■ Your assignment: Scan the listing below for "blind", then report every line that has it.

■ Extracted records:

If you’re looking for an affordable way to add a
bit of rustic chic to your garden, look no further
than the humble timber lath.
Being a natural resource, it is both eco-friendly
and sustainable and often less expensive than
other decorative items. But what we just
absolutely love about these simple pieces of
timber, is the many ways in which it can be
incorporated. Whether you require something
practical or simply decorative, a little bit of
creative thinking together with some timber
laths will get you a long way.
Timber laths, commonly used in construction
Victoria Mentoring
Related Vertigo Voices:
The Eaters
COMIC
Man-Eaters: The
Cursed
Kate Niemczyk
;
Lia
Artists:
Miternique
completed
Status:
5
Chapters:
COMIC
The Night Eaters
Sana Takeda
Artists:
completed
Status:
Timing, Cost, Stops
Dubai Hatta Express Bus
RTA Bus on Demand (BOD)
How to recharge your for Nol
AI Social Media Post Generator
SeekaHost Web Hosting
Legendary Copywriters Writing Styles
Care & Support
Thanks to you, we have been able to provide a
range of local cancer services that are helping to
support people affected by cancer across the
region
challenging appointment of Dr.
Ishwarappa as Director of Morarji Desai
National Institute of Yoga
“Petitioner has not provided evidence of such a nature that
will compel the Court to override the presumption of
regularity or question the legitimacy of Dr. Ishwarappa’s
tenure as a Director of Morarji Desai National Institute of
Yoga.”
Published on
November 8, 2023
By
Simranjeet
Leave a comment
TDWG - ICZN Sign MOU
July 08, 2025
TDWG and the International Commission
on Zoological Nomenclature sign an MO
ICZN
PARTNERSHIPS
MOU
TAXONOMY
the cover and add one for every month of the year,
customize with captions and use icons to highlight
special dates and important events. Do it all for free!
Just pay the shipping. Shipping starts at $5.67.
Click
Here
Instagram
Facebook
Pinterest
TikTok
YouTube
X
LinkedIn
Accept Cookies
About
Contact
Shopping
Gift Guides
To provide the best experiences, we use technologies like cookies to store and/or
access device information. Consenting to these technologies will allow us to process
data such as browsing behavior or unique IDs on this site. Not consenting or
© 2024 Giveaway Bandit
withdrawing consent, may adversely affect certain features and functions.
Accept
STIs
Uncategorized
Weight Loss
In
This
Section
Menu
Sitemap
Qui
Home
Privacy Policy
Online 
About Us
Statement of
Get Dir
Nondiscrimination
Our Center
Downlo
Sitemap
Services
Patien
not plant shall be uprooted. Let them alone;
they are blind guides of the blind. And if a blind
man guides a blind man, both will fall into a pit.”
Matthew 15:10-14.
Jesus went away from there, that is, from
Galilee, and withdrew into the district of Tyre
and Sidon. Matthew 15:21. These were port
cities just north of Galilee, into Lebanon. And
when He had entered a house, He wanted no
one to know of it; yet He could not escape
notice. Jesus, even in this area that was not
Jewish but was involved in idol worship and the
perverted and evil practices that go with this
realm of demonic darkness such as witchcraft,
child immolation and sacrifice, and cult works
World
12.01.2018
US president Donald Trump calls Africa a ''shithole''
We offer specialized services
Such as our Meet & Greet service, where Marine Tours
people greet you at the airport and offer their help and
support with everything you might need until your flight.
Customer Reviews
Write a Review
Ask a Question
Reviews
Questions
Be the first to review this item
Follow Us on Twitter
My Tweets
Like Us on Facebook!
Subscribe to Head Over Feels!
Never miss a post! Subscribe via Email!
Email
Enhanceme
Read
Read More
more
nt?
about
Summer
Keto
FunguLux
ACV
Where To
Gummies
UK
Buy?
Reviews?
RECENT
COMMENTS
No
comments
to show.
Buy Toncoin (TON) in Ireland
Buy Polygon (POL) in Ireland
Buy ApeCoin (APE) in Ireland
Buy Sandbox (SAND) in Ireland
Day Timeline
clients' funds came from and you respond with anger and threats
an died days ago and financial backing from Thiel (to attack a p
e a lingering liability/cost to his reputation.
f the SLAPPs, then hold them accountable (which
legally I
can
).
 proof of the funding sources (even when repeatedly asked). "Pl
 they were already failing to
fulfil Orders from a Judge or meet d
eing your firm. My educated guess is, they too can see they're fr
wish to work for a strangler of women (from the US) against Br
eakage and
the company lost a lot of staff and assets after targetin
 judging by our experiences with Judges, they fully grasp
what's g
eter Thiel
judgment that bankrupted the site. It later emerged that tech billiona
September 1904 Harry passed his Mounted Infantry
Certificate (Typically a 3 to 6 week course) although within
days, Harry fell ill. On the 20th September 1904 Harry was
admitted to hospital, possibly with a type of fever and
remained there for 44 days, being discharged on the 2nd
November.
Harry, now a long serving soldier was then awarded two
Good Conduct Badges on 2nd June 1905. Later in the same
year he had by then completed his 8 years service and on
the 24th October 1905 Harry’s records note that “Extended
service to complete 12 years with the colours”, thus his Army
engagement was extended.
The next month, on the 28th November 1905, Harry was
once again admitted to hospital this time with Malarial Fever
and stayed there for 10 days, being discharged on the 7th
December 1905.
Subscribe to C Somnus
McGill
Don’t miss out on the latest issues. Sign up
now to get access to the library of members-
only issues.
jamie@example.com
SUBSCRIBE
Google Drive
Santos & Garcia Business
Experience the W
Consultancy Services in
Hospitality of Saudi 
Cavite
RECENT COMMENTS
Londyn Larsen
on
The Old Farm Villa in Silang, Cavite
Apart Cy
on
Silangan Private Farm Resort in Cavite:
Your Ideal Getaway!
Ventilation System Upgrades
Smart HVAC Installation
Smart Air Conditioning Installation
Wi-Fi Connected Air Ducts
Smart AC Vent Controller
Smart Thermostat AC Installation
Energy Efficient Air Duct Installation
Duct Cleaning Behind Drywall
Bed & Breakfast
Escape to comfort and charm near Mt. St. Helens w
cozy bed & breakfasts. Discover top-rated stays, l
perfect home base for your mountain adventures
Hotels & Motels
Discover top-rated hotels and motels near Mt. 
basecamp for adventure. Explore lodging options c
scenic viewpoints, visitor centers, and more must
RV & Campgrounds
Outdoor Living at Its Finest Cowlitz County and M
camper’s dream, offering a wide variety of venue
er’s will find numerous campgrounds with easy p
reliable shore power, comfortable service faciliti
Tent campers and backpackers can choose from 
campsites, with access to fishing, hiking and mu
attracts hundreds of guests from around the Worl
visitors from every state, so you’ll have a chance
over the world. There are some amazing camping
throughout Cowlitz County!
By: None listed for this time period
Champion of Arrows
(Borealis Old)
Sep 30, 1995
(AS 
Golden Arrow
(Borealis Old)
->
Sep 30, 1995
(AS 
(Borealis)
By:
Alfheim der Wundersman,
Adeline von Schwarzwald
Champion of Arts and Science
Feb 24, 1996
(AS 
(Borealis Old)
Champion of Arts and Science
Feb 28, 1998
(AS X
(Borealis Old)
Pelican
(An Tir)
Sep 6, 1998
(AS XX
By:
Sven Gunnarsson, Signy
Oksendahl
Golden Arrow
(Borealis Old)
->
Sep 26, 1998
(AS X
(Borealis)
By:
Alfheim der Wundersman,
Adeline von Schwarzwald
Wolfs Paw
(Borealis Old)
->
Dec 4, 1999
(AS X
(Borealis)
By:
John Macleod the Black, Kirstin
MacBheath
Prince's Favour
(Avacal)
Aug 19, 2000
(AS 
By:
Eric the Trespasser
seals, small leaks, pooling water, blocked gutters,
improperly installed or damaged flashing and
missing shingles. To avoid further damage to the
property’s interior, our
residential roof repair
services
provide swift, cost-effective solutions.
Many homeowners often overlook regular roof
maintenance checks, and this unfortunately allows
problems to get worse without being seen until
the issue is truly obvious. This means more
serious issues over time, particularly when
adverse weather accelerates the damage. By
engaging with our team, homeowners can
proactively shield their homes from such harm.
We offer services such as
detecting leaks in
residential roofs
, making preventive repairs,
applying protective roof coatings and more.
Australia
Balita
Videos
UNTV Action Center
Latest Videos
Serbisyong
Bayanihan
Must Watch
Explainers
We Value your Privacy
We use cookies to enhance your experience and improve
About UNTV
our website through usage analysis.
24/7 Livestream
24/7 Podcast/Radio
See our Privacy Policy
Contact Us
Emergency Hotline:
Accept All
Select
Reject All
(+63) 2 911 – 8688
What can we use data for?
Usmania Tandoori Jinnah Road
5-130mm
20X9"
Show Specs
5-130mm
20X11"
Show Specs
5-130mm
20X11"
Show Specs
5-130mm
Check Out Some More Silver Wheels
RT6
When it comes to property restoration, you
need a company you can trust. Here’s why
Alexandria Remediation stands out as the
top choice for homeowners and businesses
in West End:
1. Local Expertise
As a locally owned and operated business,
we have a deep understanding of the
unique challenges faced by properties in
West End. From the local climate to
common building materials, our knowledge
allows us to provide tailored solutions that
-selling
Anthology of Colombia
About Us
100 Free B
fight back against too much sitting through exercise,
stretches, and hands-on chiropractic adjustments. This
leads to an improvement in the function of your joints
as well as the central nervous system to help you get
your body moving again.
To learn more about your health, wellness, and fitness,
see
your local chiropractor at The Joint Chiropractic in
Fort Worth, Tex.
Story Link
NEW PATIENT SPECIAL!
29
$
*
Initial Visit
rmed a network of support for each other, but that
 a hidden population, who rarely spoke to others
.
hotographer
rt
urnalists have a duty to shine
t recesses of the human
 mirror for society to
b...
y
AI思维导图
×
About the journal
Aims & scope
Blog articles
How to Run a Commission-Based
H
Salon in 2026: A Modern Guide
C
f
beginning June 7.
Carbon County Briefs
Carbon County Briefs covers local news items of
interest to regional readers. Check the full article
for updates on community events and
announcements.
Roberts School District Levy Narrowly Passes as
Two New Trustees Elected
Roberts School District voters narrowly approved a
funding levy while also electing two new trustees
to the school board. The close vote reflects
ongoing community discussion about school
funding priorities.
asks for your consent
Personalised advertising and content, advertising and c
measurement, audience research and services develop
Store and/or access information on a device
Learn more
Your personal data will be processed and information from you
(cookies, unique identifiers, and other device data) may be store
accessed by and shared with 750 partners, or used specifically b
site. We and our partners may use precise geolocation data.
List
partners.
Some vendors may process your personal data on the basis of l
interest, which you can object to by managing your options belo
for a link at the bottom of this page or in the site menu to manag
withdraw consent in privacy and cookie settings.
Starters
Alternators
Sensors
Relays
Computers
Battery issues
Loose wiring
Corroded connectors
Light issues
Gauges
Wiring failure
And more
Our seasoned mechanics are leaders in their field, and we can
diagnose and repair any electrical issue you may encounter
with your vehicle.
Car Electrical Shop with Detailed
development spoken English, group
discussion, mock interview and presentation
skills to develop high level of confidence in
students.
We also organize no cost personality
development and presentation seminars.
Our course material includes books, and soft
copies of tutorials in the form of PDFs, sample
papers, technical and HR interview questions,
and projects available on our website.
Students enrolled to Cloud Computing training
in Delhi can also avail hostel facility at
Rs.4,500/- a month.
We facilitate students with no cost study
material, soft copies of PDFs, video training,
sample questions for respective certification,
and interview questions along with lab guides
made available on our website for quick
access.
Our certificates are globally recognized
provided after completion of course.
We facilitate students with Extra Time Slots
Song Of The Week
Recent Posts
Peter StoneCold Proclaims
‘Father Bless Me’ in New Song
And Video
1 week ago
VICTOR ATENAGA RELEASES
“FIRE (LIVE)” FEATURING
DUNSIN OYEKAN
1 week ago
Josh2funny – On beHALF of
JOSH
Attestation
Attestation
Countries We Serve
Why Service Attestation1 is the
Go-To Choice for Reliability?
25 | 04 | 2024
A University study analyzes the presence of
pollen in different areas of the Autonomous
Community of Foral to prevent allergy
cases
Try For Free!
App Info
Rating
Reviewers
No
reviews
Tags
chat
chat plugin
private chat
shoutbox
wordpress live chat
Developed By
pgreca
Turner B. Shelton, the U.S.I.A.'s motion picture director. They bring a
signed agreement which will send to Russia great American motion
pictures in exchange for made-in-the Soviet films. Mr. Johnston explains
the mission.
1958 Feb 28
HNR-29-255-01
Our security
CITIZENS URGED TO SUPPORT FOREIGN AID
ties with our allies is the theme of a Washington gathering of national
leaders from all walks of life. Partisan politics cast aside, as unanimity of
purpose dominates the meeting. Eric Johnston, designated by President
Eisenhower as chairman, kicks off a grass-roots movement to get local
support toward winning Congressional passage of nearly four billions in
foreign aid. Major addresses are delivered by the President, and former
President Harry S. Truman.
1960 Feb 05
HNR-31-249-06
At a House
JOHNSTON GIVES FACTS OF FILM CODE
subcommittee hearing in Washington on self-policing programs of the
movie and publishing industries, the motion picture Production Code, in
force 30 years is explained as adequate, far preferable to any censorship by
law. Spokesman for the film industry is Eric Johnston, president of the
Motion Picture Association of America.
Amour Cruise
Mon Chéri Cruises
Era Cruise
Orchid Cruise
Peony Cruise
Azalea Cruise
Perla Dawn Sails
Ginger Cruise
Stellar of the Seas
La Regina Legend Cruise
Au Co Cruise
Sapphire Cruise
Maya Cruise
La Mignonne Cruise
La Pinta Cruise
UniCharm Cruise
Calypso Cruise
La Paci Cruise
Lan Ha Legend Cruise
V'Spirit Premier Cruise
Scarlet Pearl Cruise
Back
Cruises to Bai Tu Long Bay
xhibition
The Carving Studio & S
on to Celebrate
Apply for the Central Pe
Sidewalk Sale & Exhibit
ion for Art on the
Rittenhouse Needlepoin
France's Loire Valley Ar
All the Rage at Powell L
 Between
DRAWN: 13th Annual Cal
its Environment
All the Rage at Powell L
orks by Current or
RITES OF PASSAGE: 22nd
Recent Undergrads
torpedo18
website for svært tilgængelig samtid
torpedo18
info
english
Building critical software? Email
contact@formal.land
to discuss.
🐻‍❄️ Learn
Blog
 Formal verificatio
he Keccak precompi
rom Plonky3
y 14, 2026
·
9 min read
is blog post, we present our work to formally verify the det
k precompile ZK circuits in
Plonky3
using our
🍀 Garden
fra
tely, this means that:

■ Answer for the task:
they are blind guides of the blind. And if a blind
man guides a blind man, both will fall into a pit.”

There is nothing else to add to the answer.